Minha casa tem um bazar. Nosso grupo de protetores de animais criou a ideia de fazer um
bazar para arrecadar dinheiro para as despesas veterinárias dos cães
que resgatamos nas ruas. Recebemos doações de várias pessoas e
aceitamos tudo pra depois filtrar o que tem saída pra gente e o que
pode ser encaminhado pra outros bazares. E, gente, é MUITA COISAS.
MESMO. Tem peças com etiquetas, peças em perfeito estado.
Estimulados pela mídia a ter sempre coisas novas sem questionar
sobre nossa real necessidade de adquirir isso, as pessoas compram,
não usam, acumulam e doam. Por um lado é ótimo, claro. Não nego
que nos beneficiamos muito desse tipo de coisa, mas com uma montanha
de sacos, sacolas e caixas aqui eu comecei a pensar sobre o fim que
as peças que não tem venda vão levar: provavelmente em algum
aterro sanitário.

(Caixas que foram encaminhadas para outro bazar)

Antes de escrever
exatamente sobre essa experiência dos bazares, já tinha dado uma
pesquisada bem superficial no google a respeito de descarte e
reciclagem de tecido. É possível reciclar tecido sim, mas é algo
pequeno aqui no Brasil. O reuso de tecidos acaba sendo realizado
através de artesanato, que é uma coisa muito bacana. A ideia
reaproveitar de qualquer maneira (O Re-Roupa é uma forma fantástica
de dar um novo destino para aquela peça que tá parada no nosso
guarda-roupa) é fantástica.

É preciso
questionar as nossas compras: há muitos recursos empregados em todos
os processos desde a plantação do algodão até a roupa chegar no
nosso armário.
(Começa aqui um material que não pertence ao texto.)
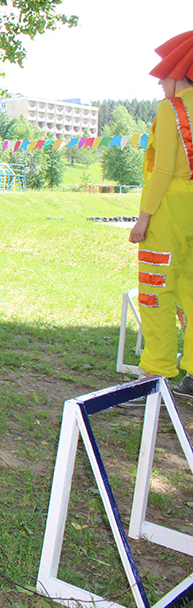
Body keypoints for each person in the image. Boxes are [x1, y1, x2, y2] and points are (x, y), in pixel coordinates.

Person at [128, 30, 193, 399]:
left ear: (178, 75)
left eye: (163, 77)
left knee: (156, 291)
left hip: (169, 210)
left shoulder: (172, 109)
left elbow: (164, 169)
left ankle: (156, 375)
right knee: (192, 290)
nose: (160, 85)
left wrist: (144, 217)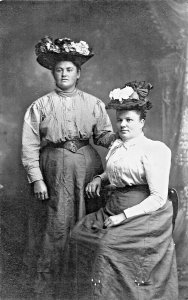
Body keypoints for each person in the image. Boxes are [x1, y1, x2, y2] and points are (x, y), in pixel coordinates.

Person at [21, 36, 115, 299]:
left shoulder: (94, 103)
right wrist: (36, 179)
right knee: (56, 224)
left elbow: (103, 136)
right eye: (59, 69)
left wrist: (123, 138)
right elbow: (29, 145)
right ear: (53, 73)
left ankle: (82, 288)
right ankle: (51, 290)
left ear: (78, 73)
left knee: (86, 222)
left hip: (87, 168)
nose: (64, 74)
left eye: (69, 70)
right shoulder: (40, 105)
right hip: (53, 169)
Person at [69, 81, 178, 300]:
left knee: (105, 246)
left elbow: (158, 197)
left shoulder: (154, 150)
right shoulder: (117, 145)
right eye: (119, 120)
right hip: (114, 205)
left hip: (144, 212)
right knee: (78, 233)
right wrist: (100, 178)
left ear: (142, 122)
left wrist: (123, 217)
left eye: (129, 120)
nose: (123, 125)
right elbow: (117, 170)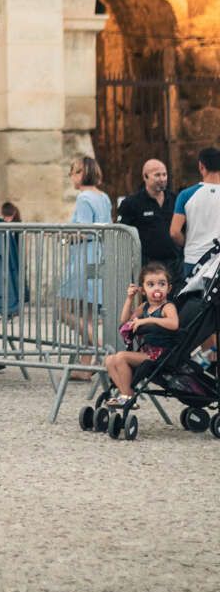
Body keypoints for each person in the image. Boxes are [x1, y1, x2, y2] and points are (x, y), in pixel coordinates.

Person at [59, 156, 112, 379]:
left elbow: (82, 230)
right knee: (88, 315)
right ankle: (85, 367)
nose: (71, 177)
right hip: (100, 255)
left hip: (84, 256)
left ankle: (102, 348)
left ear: (81, 173)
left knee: (63, 309)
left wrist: (65, 236)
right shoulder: (104, 197)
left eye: (73, 172)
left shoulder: (83, 198)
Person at [103, 262, 178, 406]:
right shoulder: (145, 306)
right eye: (151, 285)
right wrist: (129, 298)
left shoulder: (167, 307)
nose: (157, 288)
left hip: (160, 354)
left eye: (161, 284)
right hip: (146, 352)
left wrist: (148, 320)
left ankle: (126, 396)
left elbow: (174, 324)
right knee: (109, 360)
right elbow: (124, 320)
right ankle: (127, 393)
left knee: (121, 357)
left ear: (168, 288)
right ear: (143, 290)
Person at [116, 159, 179, 276]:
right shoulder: (131, 203)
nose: (162, 179)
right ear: (145, 177)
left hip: (174, 265)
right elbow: (121, 234)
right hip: (147, 266)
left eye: (164, 174)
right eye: (157, 175)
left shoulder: (175, 199)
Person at [170, 147, 220, 280]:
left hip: (194, 259)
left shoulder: (186, 195)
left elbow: (174, 232)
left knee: (193, 300)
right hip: (218, 261)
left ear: (201, 166)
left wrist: (188, 243)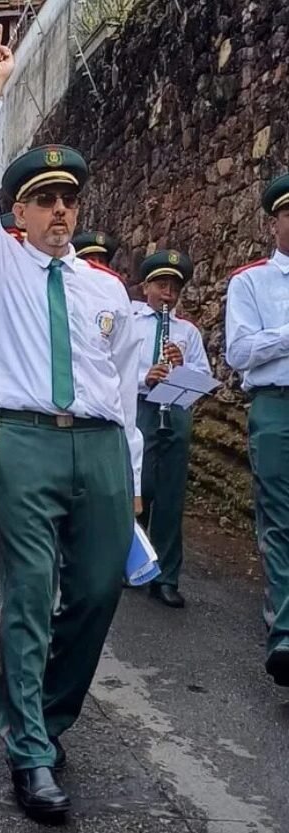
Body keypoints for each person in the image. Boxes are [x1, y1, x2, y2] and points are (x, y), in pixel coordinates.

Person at [0, 25, 143, 820]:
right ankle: (29, 748)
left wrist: (129, 476)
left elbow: (125, 386)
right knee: (30, 594)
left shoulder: (105, 288)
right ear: (20, 210)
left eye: (70, 199)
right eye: (44, 198)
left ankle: (50, 714)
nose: (60, 210)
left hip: (99, 447)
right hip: (25, 440)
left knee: (97, 592)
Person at [225, 172, 289, 688]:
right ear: (274, 223)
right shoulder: (249, 283)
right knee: (280, 517)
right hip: (276, 406)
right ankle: (286, 632)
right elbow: (241, 352)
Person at [134, 250, 210, 608]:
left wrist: (180, 367)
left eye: (174, 288)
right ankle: (133, 562)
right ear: (146, 286)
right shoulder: (131, 322)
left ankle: (166, 577)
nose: (167, 294)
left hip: (175, 410)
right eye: (161, 285)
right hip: (140, 408)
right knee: (138, 488)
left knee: (170, 496)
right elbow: (112, 369)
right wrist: (143, 375)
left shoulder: (187, 332)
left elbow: (204, 376)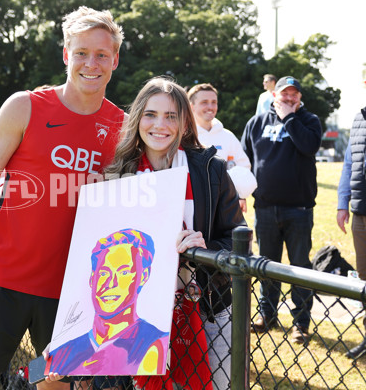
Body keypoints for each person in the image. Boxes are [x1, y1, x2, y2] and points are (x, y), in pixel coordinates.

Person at [0, 6, 125, 390]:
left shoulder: (123, 128)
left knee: (52, 385)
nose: (90, 64)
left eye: (100, 54)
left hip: (71, 293)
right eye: (81, 53)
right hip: (1, 281)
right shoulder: (25, 106)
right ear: (66, 55)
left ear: (114, 59)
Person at [104, 77, 245, 390]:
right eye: (151, 114)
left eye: (171, 116)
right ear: (138, 117)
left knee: (222, 385)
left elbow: (240, 240)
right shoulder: (118, 175)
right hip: (135, 317)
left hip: (209, 306)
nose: (160, 125)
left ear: (185, 122)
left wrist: (206, 249)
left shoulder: (211, 169)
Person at [241, 76, 321, 345]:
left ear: (299, 98)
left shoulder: (309, 121)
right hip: (264, 208)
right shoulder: (256, 123)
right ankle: (267, 314)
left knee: (300, 267)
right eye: (284, 94)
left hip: (298, 209)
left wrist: (289, 118)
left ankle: (301, 322)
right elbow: (245, 161)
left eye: (294, 95)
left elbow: (308, 146)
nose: (288, 99)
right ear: (274, 95)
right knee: (267, 265)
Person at [50, 229, 168, 375]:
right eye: (104, 273)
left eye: (124, 272)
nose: (111, 283)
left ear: (143, 276)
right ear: (92, 278)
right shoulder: (63, 352)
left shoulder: (156, 344)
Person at [188, 83, 257, 212]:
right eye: (204, 102)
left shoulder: (227, 136)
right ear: (191, 106)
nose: (210, 107)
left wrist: (241, 195)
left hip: (225, 207)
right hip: (194, 207)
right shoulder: (184, 136)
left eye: (214, 102)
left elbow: (243, 167)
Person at [337, 106, 366, 359]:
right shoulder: (358, 118)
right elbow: (349, 164)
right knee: (365, 275)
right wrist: (342, 203)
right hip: (360, 213)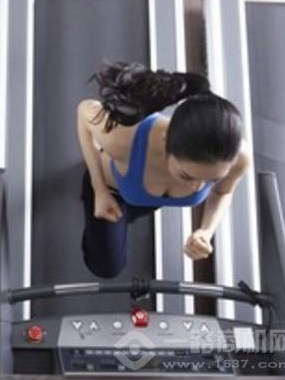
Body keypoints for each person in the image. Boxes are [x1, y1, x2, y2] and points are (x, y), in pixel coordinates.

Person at [76, 61, 251, 279]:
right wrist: (99, 190)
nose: (196, 187)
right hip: (113, 191)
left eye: (211, 180)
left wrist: (206, 231)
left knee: (132, 215)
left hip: (148, 197)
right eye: (186, 175)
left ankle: (130, 214)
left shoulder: (239, 159)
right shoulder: (121, 140)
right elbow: (83, 111)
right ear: (166, 141)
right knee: (106, 268)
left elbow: (223, 192)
Tudo isso tem impacto em quem produz, em quem
fabrica, em quem consome e no meio ambiente. Quando as pessoas dizem
que vão “jogar fora” esquecem que não existe fora. O lixo
descartado continua aqui no nosso planeta por muito mais tempo do que
nós. Então, vale a pena a gente analisar nossas necessidades.
Pensando coletivamente, começamos a abrir nossos olhos para muitas
coisas que antes não faziam a menor diferença mas que hoje sabemos
que fazem e MUITO.

Ainda gosto demais
da ideia de comprar de segunda-mão. Há muita coisa legal, além de
ser útil pra todo mundo, mas a verdade seja dita: consumimos demais!